I ran a quick query to count the number of v5 concepts that contained at least one diacritic and the count was 152 rows out of a total of over 1.9 million concepts.
I believe the vocabulary tables support utf8 data if one wanted to load utf8 vocabularies locally.
Thank you for your reply. Because the new v5 vocabulary is encoded in ISO 8859-1, and because there is an ISO 8859-1 character for the copyright symbol and for many letter/diacritic combinations, I wonder why these characters are being converted to ASCII.
it’s been a while since I worked on this, but I believe it was because there were chars that were also outside the range of ISO 8859-1 and the perl unidecode() module was able to handle them too.

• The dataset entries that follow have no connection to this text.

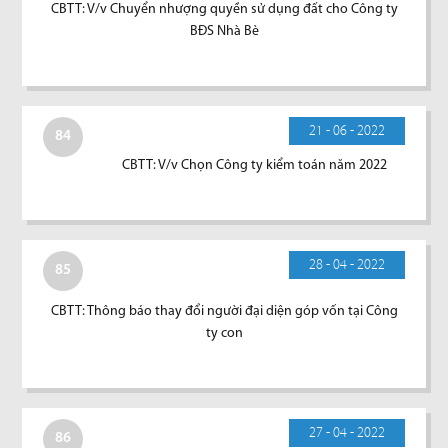
CBTT: V/v Chuyển nhượng quyền sử dụng đất cho Công ty
BĐS Nhà Bè
21 - 06 - 2022
84
CBTT: V/v Chọn Công ty kiểm toán năm 2022
28 - 04 - 2022
85
CBTT: Thông báo thay đổi người đại diện góp vốn tại Công
ty con
27 - 04 - 2022
86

Hi, I might be in the minority, but providing the files as UTF-8 encoding and leaving it up to the implementer to do necessary pre-processing (to utf-16 in sql server’s case) might be the way to go. I feel utf8 encoding will leave the base encoding ‘pure’ in that no charaters will try to be shoved into an ISO 8859-1 set (such as what happens with perl unidecode, if my understanding is correct that things are being lost in translation (or trans-coding)).
We can provide the instructions that would be required to convert the raw UTF-8 encode into a desired output encode for a given environment (although it seems the only env that would require this would be sql server because Oracle and postgres handles it?)

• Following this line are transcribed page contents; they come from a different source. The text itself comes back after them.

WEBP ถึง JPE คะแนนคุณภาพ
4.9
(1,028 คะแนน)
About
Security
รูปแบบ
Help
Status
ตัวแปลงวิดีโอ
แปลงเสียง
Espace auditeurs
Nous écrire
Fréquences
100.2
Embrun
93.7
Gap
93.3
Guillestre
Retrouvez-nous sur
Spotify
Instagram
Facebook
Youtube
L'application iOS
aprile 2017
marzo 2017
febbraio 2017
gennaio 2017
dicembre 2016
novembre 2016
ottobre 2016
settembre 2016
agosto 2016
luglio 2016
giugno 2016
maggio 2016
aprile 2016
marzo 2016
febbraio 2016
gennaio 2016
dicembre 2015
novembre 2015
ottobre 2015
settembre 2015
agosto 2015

Sorry for the spam, but I did find this link that talks about importing UTF-8 into sql server:
One of the replies talks about specifying a codepage:
The solution is: just add CODEPAGE=‘65001’ inside the with statement of the bulk insert. (65001=codepage number for UTF-8). Might not work for all unicode characters as suggested by Michael O, but at least it works perfect for latin-extended, greek and cyrillic, probably many others too.
Here’s his example script:
BULK INSERT #myTempTable
FROM 'D:\somefolder\myCSV.txt'+
WITH
(
CODEPAGE = '65001',
FIELDTERMINATOR = '|',
ROWTERMINATOR ='\n'
);
Like Chris, I’d prefer to have all the files in a single, well-understood encoding that doesn’t flatten out “special characters” based on the idiosyncrasies of one particular tool or another. UTF-8 sounds good to me. I realize that I’m a relative newcomer to this work, however.